*** Input records Section Begins ***

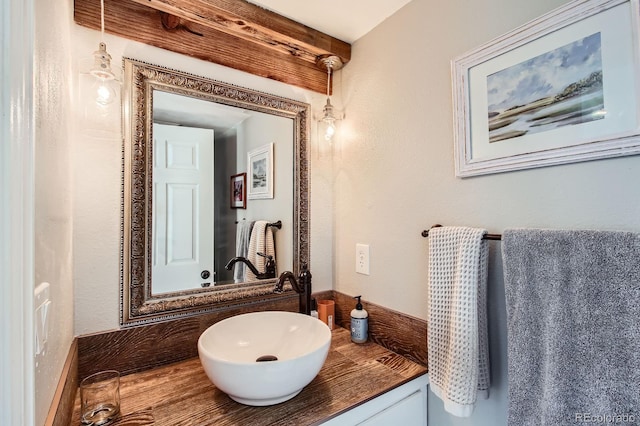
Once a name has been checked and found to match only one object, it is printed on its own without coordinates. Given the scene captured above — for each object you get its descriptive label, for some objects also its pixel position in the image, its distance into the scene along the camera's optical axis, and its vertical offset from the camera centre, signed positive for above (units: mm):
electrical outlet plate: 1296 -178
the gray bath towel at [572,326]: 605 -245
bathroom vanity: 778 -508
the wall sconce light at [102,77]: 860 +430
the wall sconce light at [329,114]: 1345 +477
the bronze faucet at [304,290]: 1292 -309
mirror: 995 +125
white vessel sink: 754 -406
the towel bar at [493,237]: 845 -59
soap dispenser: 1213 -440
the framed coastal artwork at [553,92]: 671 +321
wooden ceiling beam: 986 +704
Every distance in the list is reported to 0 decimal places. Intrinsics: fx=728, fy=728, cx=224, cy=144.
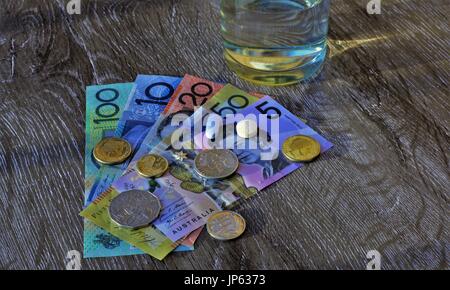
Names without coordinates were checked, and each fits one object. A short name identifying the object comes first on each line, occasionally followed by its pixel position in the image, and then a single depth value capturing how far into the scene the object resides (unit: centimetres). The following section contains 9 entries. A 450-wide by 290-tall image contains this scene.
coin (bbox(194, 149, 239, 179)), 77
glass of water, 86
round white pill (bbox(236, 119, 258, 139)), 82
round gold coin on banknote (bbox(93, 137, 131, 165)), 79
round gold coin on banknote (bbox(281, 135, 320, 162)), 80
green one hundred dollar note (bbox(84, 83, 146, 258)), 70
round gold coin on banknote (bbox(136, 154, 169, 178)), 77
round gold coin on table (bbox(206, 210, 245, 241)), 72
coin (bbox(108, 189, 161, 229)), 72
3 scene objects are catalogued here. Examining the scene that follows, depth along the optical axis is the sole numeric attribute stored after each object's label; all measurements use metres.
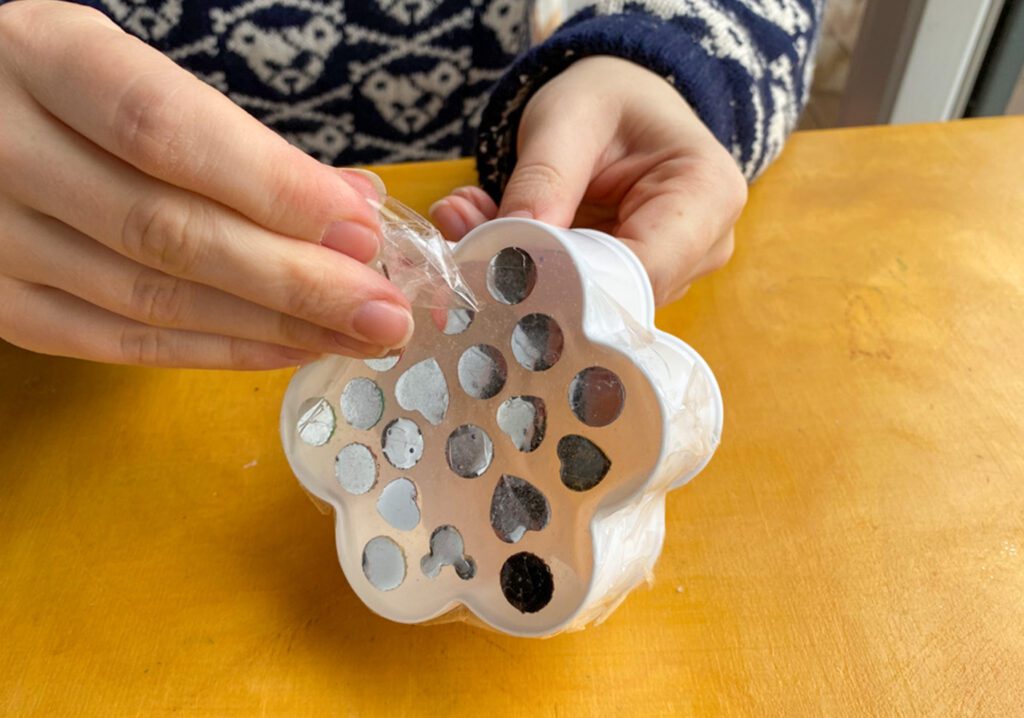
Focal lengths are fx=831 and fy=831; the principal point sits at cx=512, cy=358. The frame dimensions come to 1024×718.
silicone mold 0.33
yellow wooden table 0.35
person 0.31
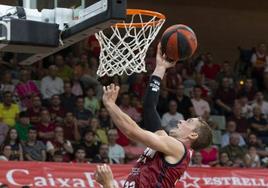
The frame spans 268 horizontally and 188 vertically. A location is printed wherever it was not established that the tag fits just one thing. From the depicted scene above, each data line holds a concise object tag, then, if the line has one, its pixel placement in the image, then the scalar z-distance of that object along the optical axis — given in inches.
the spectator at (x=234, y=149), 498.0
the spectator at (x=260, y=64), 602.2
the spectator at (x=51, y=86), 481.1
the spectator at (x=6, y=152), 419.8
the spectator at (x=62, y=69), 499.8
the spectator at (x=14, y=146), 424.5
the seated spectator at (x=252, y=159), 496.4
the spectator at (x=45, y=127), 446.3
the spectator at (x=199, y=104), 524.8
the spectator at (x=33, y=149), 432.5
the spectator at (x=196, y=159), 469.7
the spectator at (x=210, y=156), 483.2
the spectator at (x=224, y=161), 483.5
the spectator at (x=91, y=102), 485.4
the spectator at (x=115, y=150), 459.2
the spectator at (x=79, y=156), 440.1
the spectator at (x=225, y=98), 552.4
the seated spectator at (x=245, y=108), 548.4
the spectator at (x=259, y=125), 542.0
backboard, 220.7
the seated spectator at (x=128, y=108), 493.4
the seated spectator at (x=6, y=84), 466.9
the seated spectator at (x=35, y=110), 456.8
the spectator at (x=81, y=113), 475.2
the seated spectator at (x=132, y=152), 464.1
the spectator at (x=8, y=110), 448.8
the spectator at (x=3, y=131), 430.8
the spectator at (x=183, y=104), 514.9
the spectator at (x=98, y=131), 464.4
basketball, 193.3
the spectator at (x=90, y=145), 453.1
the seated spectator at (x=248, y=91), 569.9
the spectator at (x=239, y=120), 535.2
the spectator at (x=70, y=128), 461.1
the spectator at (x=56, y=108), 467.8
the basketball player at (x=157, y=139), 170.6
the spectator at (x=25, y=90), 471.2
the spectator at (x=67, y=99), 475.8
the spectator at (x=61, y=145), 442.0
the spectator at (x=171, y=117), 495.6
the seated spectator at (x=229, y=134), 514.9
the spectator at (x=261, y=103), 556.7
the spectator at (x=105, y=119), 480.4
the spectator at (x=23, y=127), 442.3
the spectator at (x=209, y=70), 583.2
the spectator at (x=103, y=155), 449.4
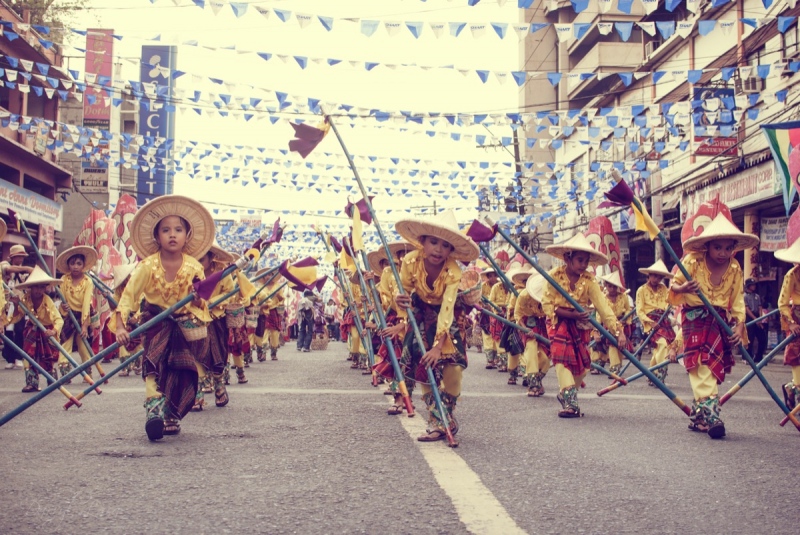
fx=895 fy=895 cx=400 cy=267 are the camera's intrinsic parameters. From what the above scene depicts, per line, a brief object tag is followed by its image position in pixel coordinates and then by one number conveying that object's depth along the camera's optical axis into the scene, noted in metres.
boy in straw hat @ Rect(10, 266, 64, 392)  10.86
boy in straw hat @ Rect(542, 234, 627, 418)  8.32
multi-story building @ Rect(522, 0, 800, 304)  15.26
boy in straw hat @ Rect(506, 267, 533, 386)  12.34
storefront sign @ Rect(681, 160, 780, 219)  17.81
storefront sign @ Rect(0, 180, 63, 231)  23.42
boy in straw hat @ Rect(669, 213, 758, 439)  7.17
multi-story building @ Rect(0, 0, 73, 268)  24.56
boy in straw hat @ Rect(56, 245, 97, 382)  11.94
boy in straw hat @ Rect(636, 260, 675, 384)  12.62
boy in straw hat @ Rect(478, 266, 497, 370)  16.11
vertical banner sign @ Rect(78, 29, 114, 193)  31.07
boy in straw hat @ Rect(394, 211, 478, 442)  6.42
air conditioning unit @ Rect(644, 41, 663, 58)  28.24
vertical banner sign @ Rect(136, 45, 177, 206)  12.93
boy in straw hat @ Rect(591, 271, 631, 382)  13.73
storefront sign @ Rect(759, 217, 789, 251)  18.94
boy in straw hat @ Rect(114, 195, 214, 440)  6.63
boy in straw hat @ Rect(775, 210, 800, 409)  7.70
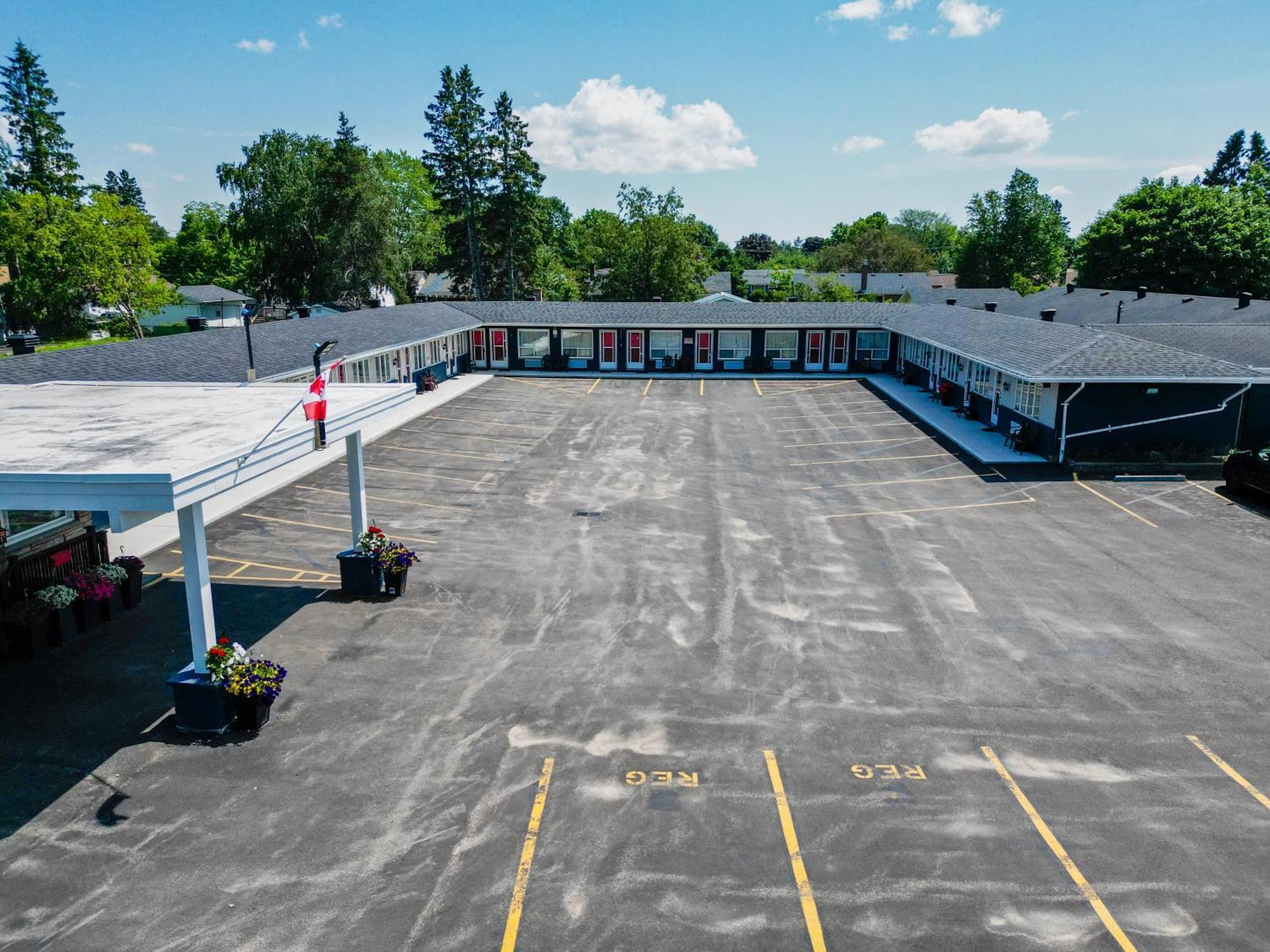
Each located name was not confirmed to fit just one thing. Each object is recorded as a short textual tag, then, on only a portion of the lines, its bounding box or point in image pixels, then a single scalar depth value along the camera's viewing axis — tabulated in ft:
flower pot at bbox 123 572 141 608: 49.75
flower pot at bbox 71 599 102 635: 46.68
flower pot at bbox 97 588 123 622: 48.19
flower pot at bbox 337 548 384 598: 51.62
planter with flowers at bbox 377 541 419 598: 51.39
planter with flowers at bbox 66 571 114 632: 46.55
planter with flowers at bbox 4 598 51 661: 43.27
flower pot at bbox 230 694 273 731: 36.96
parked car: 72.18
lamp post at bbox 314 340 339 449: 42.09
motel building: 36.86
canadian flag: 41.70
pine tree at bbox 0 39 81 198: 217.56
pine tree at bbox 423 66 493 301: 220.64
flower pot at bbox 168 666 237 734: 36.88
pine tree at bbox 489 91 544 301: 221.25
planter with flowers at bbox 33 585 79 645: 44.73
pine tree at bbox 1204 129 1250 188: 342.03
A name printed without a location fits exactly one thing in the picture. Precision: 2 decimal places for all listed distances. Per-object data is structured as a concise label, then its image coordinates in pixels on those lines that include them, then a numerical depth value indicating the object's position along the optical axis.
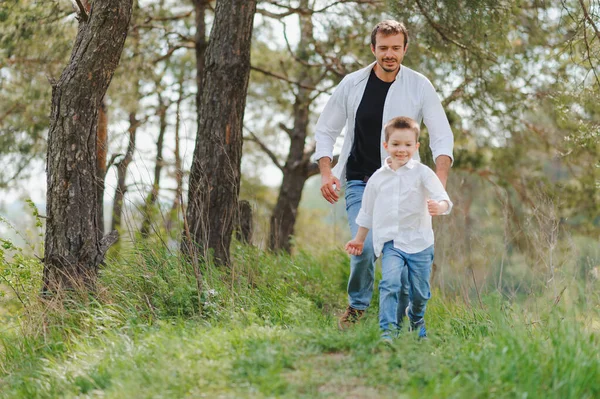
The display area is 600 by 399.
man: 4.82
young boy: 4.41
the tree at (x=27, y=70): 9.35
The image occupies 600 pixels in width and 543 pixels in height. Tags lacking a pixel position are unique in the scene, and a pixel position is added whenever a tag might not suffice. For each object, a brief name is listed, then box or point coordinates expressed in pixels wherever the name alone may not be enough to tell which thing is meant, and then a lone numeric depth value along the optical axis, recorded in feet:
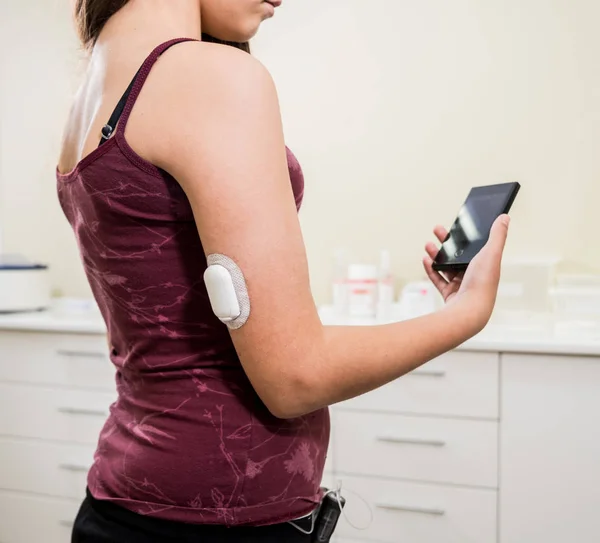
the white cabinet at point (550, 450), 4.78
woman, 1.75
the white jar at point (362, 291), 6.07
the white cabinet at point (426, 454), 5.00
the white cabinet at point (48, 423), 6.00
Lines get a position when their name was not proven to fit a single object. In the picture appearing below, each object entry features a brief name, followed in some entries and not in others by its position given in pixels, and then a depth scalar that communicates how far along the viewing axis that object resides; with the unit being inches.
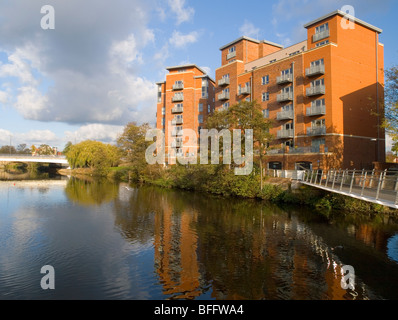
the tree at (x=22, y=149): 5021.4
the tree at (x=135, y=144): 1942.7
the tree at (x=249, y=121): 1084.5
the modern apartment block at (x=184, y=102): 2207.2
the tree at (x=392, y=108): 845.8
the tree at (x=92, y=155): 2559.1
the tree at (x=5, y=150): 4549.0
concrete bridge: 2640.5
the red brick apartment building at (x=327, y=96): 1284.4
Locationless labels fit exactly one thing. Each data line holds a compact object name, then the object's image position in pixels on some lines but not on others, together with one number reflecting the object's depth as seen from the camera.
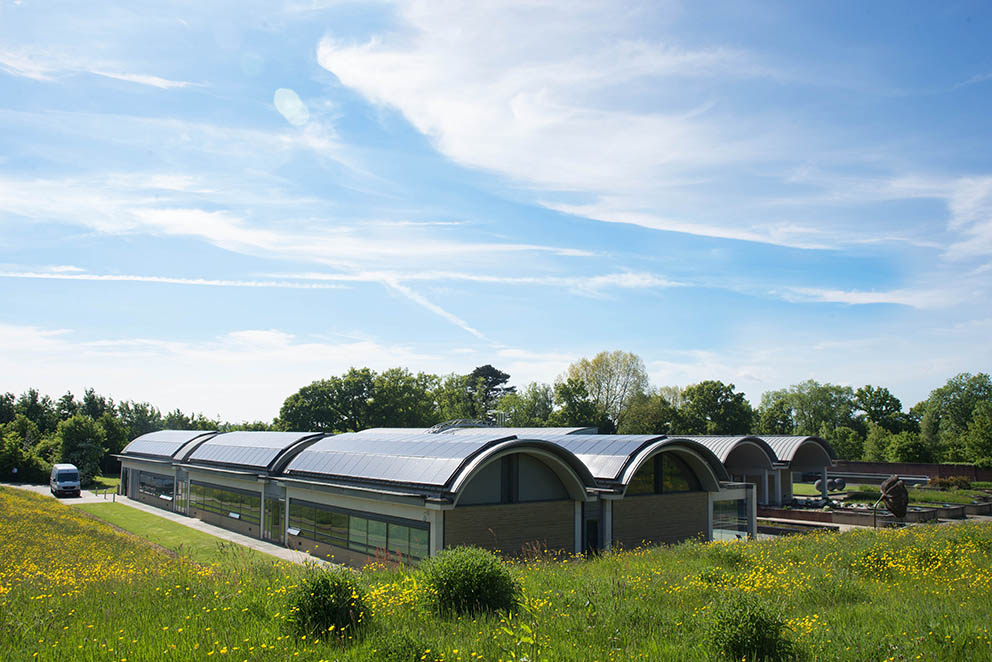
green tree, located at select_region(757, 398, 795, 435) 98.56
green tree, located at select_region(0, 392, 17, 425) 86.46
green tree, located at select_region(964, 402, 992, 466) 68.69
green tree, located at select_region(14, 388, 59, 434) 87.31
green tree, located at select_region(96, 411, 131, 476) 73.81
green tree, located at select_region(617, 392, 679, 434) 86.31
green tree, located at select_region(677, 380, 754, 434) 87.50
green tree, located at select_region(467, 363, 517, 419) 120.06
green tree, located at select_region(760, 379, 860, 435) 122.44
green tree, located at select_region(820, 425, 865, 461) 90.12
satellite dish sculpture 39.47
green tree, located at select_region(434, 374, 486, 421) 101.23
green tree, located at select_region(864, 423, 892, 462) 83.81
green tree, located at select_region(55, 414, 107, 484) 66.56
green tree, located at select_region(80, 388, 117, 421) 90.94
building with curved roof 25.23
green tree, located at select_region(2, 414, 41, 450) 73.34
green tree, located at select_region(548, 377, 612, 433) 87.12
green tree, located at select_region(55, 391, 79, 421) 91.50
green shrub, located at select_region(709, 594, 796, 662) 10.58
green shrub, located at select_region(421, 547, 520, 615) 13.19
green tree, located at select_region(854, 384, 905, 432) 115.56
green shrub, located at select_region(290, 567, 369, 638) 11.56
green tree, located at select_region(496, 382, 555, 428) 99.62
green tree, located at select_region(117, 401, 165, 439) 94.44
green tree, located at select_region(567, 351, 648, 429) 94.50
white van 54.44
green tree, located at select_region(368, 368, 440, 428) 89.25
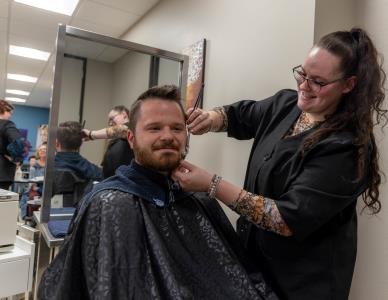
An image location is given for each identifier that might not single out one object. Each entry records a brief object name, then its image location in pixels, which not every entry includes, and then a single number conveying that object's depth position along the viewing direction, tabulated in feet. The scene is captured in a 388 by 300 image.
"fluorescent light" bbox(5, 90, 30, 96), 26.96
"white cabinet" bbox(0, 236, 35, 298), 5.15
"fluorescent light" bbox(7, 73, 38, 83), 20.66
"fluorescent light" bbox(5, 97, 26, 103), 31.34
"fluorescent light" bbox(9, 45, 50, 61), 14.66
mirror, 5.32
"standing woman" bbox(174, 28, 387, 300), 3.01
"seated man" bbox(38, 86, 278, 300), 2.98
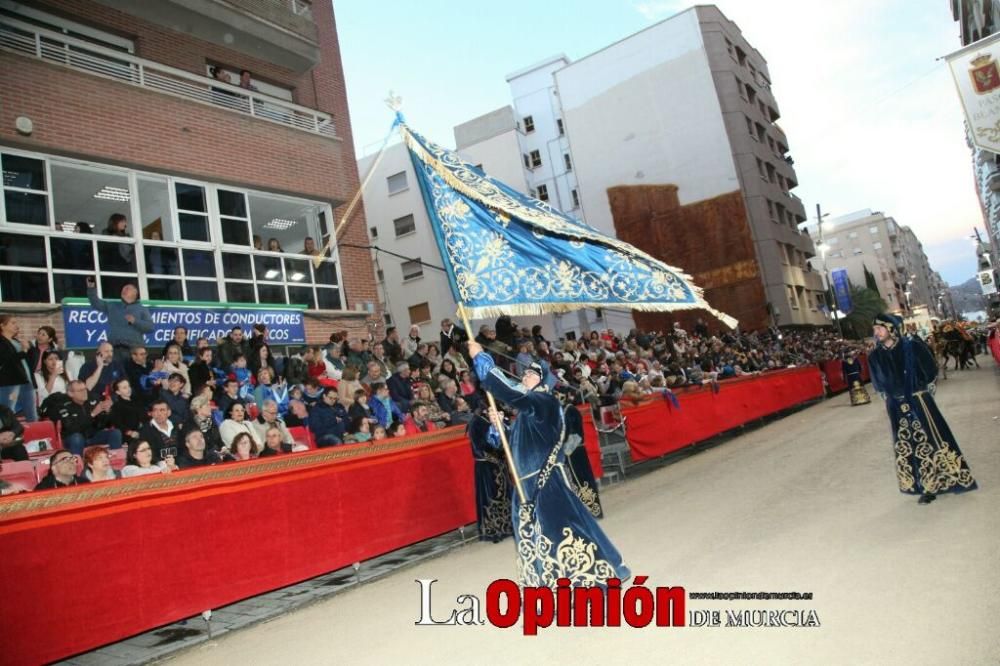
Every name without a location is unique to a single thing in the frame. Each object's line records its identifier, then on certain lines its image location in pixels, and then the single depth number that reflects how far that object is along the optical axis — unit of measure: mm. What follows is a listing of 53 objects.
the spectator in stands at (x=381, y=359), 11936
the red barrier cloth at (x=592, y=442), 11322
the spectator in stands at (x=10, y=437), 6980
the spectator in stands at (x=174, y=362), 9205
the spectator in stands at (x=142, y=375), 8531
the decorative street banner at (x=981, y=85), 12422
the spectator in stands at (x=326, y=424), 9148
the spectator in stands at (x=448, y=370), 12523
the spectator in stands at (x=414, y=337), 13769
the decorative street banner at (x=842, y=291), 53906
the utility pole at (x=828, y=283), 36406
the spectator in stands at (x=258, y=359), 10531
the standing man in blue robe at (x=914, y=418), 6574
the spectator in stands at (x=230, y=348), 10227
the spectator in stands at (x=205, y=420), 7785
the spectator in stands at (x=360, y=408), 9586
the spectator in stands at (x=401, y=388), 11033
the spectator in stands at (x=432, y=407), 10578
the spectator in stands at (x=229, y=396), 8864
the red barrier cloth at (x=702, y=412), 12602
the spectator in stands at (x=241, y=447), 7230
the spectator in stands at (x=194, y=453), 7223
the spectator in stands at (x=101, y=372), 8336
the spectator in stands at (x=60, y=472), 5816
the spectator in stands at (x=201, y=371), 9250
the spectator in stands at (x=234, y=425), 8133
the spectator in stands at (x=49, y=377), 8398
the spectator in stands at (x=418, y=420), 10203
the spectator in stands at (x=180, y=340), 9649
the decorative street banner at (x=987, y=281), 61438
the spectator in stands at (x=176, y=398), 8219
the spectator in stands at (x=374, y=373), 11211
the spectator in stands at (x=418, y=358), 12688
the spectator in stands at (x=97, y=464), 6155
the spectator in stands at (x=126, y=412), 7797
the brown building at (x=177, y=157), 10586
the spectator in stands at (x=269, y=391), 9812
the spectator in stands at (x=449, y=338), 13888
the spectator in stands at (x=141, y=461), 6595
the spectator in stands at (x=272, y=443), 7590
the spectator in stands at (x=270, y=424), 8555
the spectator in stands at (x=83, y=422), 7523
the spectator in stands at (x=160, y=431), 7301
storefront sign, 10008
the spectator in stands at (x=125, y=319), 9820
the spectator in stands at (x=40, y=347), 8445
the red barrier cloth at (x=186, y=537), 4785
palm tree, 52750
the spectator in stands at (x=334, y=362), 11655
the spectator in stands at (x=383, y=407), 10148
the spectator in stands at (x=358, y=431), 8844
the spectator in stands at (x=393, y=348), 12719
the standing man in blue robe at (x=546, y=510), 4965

*** Input records Section Ends ***

* **Task brief**
Begin at the first line of the records and please reproduce every line exactly through the one containing "the wall sconce light at [102,77]: 860 +430", leaving all pictures out.

* **Exercise response**
Once a name has been checked and found to match only one object, it is printed on its own without coordinates. Given the scene captured above — for each object you get its descriptive label, for some objects also its pixel position in the image, its distance into the scene along the camera's optical axis, and its vertical offset from the camera centre, signed positive for above (units: mm):
electrical outlet plate: 1296 -178
the gray bath towel at [572,326]: 605 -245
bathroom vanity: 778 -508
the wall sconce light at [102,77]: 860 +430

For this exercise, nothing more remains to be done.